In the example below, we load recent comments made by a given `user_id`. We access the `user_comments` table to select the maximum comment id for a given user.
```py
import dlt

@dlt.resource(name="user_comments")
def comments(user_id: str):
    current_pipeline = dlt.current.pipeline()
    # find the last comment id for the given user_id by looking in the destination
    max_id: int = 0
    # on the first pipeline run, the user_comments table does not yet exist so do not check at all
    # alternatively, catch DatabaseUndefinedRelation which is raised when an unknown table is selected
    if not current_pipeline.first_run:
        # get user comments table from pipeline dataset
        # get last user comment id with ibis expression, ibis-extras need to be installed
        dataset = current_pipeline.dataset()
        user_comments = dataset.table("user_comments").to_ibis()
        max_id_expression = user_comments.filter(user_comments.user_id == user_id).select(user_comments["_id"].max())
        max_id_df = dataset(max_id_expression).df()
        # if there are no comments for the user, max_id will be None, so we replace it with 0
        max_id = max_id_df[0][0] if len(max_id_df.index) else 0

    # use max_id to filter our results (we simulate an API query)
    yield from [
        {"_id": i, "value": letter, "user_id": user_id}
        for i, letter in zip([1, 2, 3], ["A", "B", "C"])
        if i > max_id
    ]
```
When the pipeline is first run, the destination dataset and `user_comments` table do not yet exist. We skip the destination query by using the `first_run` property of the pipeline. We also handle a situation where there are no comments for a user_id by replacing None with 0 as `max_id`.

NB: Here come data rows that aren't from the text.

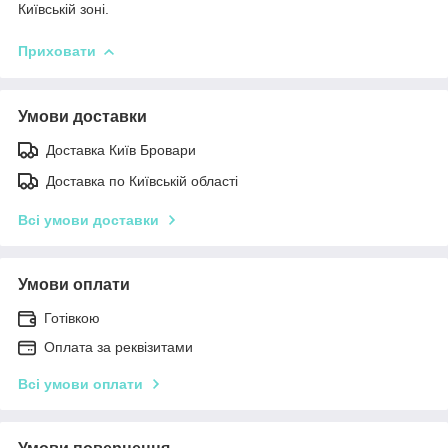
Київській зоні.
Приховати
Умови доставки
Доставка Київ Бровари
Доставка по Київській області
Всі умови доставки
Умови оплати
Готівкою
Оплата за реквізитами
Всі умови оплати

## Inspect the pipeline state

You can inspect the pipeline state with the [`dlt pipeline` command](../reference/command-line-interface.md#dlt-pipeline):

```sh
dlt pipeline -v chess_pipeline info
```

This will display the source and resource state slots for all known sources.

## Reset the pipeline state: full or partial

**To fully reset the state:**

- Drop the destination dataset to fully reset the pipeline.
- [Set the `dev_mode` flag when creating the pipeline](pipeline.md#do-experiments-with-dev-mode).
- Use the `dlt pipeline <pipeline_name> drop --drop-all` command to [drop the state and tables for a given schema name](../reference/command-line-interface.md#dlt-pipeline-drop).

**To partially reset the state:**

- Use the `dlt pipeline <pipeline_name> drop <resource_name>` command to [drop the state and tables for a given resource](../reference/command-line-interface.md#dlt-pipeline-drop).
- Use the `dlt pipeline <pipeline_name> drop --state-paths` command to [reset the state at a given path without touching the tables and data](../reference/command-line-interface.md#dlt-pipeline-drop).